Nous avons analysé tous les résultats des panels d'entreprises sur les dix derniers exercices pour déterminer la différence entre le moment où une société évalue le montant de son impôt pour l'année qu'elle ne connaît pas encore, c'est-à-dire l'année à venir, et celui où elle nous communique son estimation; bien sûr, c'est celle-ci que nous utilisons pour le projet de budget, parce que l'entreprise ne sait pas ce qui va se passer l'année à venir, elle procède à une projection.
Ensuite, nous avons comparé ces chiffres avec les taxations effectives, et nous nous sommes rendu compte qu'il y avait effectivement un biais négatif, ce qui est toutefois assez normal, car on ignore dans quelle situation on risque de se retrouver, il y a des incertitudes, on ne connaît pas l'avenir, les entreprises pas plus que les économètres ne sont en mesure de prédire le futur. Partant, nous avons ajusté les sommes avec une modification de 148 millions.
Nous pensons que ces différentes mesures seront efficaces. Nous avons déjà pu constater un retour à la normale des recettes des personnes morales en 2024, donc la période exceptionnelle qu'ont représentée les années 2021, 2022 - surtout 2022 - et 2023 est passée. Nous avons également observé un recul du secteur du commerce de gros, qui ne réalise déjà plus, sur la base des comptes 2024, les mêmes recettes que celles enregistrées aux comptes 2023 et 2022. Aux yeux du Conseil d'Etat, les dispositions nécessaires ont été prises.

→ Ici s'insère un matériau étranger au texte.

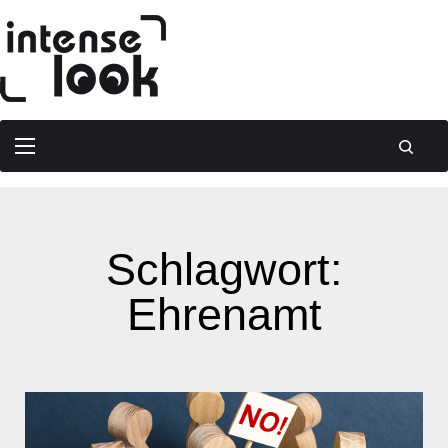
Schlagwort:
Ehrenamt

Enfin, nous avons sollicité une expertise (qui est en cours) pour déterminer s'il reste des pistes d'amélioration dans le cadre de nos prévisions fiscales. Sur la base de l'ensemble de ces éléments, nous estimons qu'il a été plus que répondu à la présente motion et qu'elle est aujourd'hui inutile. Au nom du Conseil d'Etat, nous vous recommandons dès lors de la rejeter. Je vous remercie, Mesdames et Messieurs.
Le président. Merci, Madame la présidente du Grand Conseil... du Conseil d'Etat ! (Remarque.) Mais elle l'a peut-être été aussi, je n'en sais rien. (Commentaires.) Peut-être ! (Commentaires.)
Une voix. Je vous propose d'échanger vos places, Monsieur le président, vous pouvez venir jouer à «Vis ma vie» pendant une semaine !
Le président. C'est la dernière fois que je peux dire ça, donc je profite ! Elle le méritait, de toute façon. Enfin bref... Mesdames et Messieurs, nous passons à la procédure de vote. Avant de mettre aux voix la prise en considération de cet objet, je vous invite à vous prononcer sur la demande d'amendement de la minorité visant à biffer la deuxième invite.
Mis aux voix, cet amendement est rejeté par 42 non contre 40 oui. (Exclamations à l'annonce du résultat.)
Mise aux voix, la proposition de motion 3009 est rejetée par 56 non contre 28 oui (vote nominal).